NEW YORK (WABC) -- Federal authorities are looking into whether the Turkish government benefited from donations to Eric Adams' 2021 mayoral campaign, sources say.
According to sources familiar with the case, then candidate Adams was asked by Turkish officials in September 2021 for help keeping the opening of the Turkevi Center, the 35-story new home of the Turkish Consulate on the East Side, on schedule. At that point, Adams had won the Democratic primary but was not yet elected mayor.
The building was said to be waiting for a temporary certificate of occupancy from the fire department, ahead of its scheduled grand opening later that month.
In a statement Sunday, Adams chalked this up to constituent services.
"As a Borough President, part of my routine role was to notify government agencies of issues on behalf of constituents and constituencies. I have not been accused of wrongdoing and I will continue to cooperate with investigators," the mayor's statement said.
According to sources, Adams received a text from a Turkish government official asking if he knew then-FDNY Commissioner Daniel Nigro. They say Adams reached out to Nigro on the matter, but it is not immediately clear whether he requested or directed him to do anything.

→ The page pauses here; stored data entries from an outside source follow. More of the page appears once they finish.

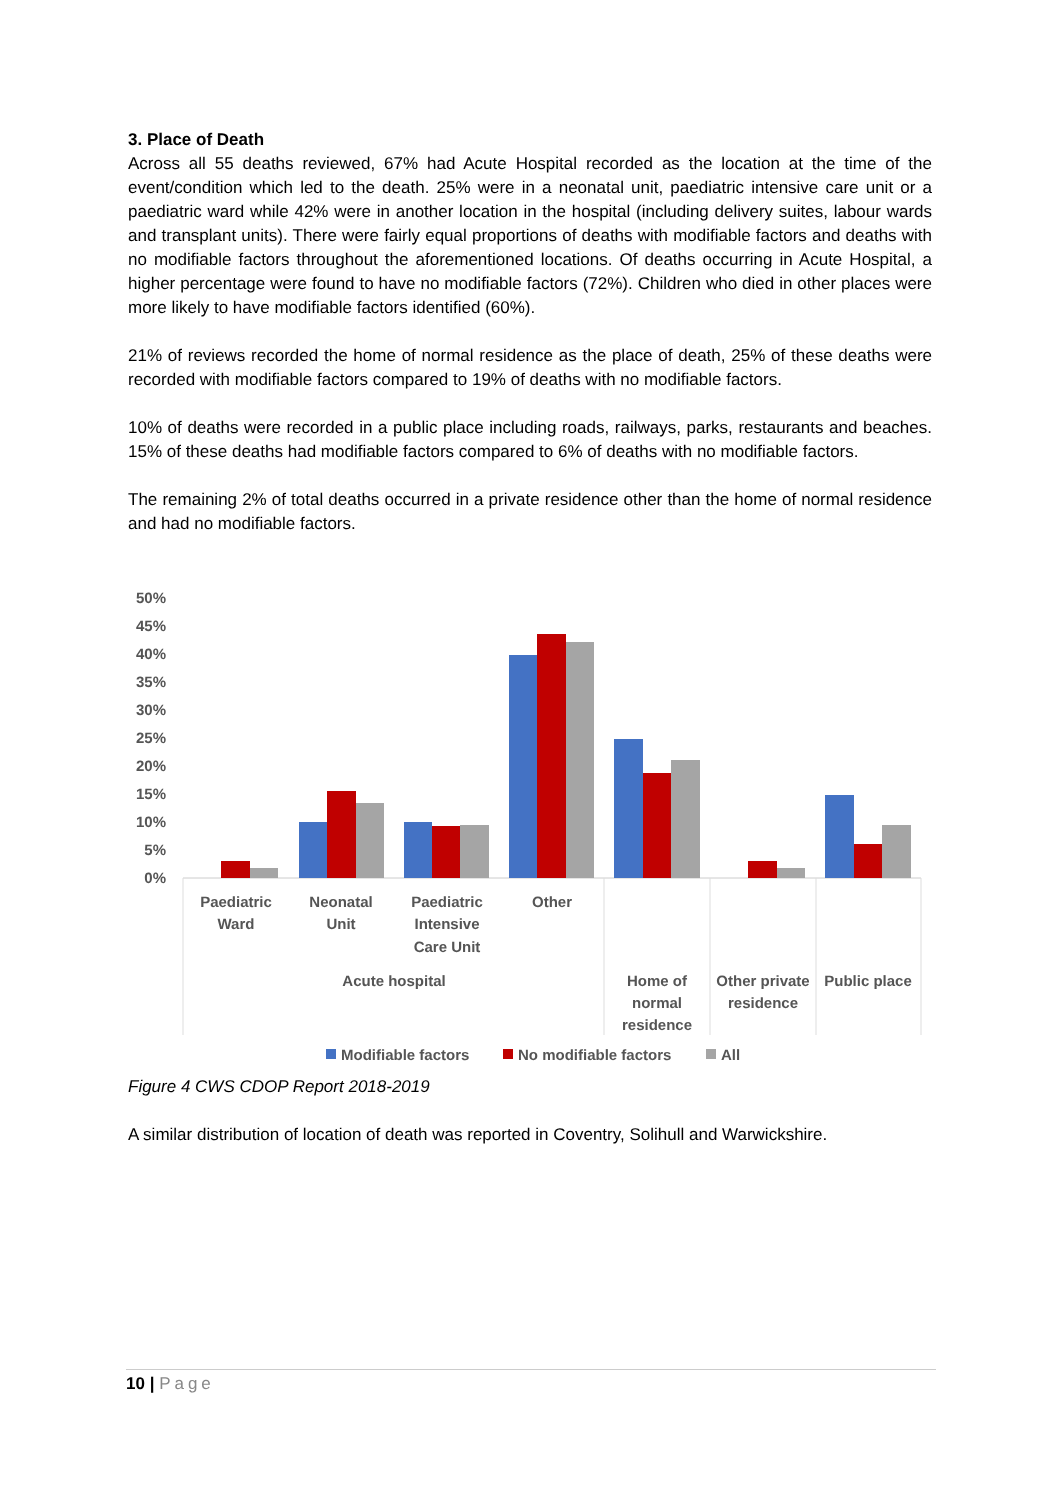3. Place of Death
Across all 55 deaths reviewed, 67% had Acute Hospital recorded as the location at the time of the event/condition which led to the death. 25% were in a neonatal unit, paediatric intensive care unit or a paediatric ward while 42% were in another location in the hospital (including delivery suites, labour wards and transplant units). There were fairly equal proportions of deaths with modifiable factors and deaths with no modifiable factors throughout the aforementioned locations. Of deaths occurring in Acute Hospital, a higher percentage were found to have no modifiable factors (72%). Children who died in other places were more likely to have modifiable factors identified (60%).
21% of reviews recorded the home of normal residence as the place of death, 25% of these deaths were recorded with modifiable factors compared to 19% of deaths with no modifiable factors.
10% of deaths were recorded in a public place including roads, railways, parks, restaurants and beaches. 15% of these deaths had modifiable factors compared to 6% of deaths with no modifiable factors.
The remaining 2% of total deaths occurred in a private residence other than the home of normal residence and had no modifiable factors.
50%
45%
40%
35%
30%
25%
20%
15%
10%
5%
0%
Paediatric
Ward
Neonatal
Unit
Paediatric
Intensive
Care Unit
Other
Acute hospital
Home of
normal
residence
Other private
residence
Public place
Modifiable factors
No modifiable factors
All
Figure 4 CWS CDOP Report 2018-2019
A similar distribution of location of death was reported in Coventry, Solihull and Warwickshire.
10 | Page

It is then said that Nigro texted back that the building would receive the required approval in time for a Sept. 20 opening. Turkish President Erdogan, in town for the United Nations General Assembly, presided.
"They believe he's got evidence of criminal activity on his phone," ABC News contributor Rich Frankel said. "He may be a witness, and it may not actually implicate him, but the fact that the FBI did it in that manner? Surprising."
In a statement, City Hall Chief Counsel Lisa Zornberg said the mayor and the team are continuing to cooperate with investigators.
"We hope that investigators will continue to cooperate with us and reprimand any federal officer who has improperly leaked details about this investigation as such conduct could prejudice the public and undermines the integrity of our law enforcement process," the statement said.
On Monday, Adams deflected questions about the investigation while praising the potential for electric helicopters.
"You have to be focused, no distractions, and grind," he said. "And that's what this administration is about, straight ahead."
This all comes after FBI agents seized the mayor's electronic devices, including two phones and an iPad, following an event last Monday night, apparently to retrieve the Sept. 2021 text message exchanges.
Mayor Adams confirmed on Friday that the FBI took his phone at the event.
"As a former member of law enforcement, I expect all members of my staff to follow the law and fully cooperate with any sort of investigation and I will continue to do exactly that. I have nothing to hide," Adams said.
Campaign attorney Boyd Johnson said Adams handed over the devices after learning "an individual had recently acted improperly."
"In the spirit of transparency and cooperation, this behavior was immediately and proactively reported to investigators," Johnson said, stressing that "the mayor has not been accused of any wrongdoing and continues to cooperate with the investigation."
The seizure of the devices, first reported by The New York Times, came days after federal agents searched the Brooklyn home of Adams' top campaign fundraiser, 25-year-old Brianna Suggs. That search prompted the mayor to cancel a planned trip to meet with White House officials in Washington and instead return to New York.
Suggs was home at the time of the raid on her house.
She was not arrested but it is possible she could be called at some point to testify before a grand jury.
Adams has said he will fully cooperate with investigators. The probe by federal authorities is looking into KSK Construction and whether the Williamsburg company, owned by Turkish immigrants, was improperly funneling Turkish money into the mayor's 2021 election campaign.
"I am outraged and angry if anyone attempted to use the campaign to manipulate our democracy and defraud our campaign," Adams said in a statement last week. "I want to be clear, I have no knowledge, direct or otherwise, of any improper fundraising activity and certainly not of any foreign money. We will of course work with officials to respond to inquiries, as appropriate as we always have."
Back in July, four people were charged in a scheme to raise money through straw donations for Adams' campaign. The defendants then intended to pressure the mayor's office for construction jobs.
Adams wasn't charged and a campaign spokesman said then "we would never tolerate these actions."
The former city buildings commissioner under Adams, Eric Ulrich, was also charged in September with using his position to dole out favors, including access to the mayor, in exchange for cash and other bribes.
Adams has distanced himself from both cases, which were brought in state court and did not directly implicate his campaign or administration.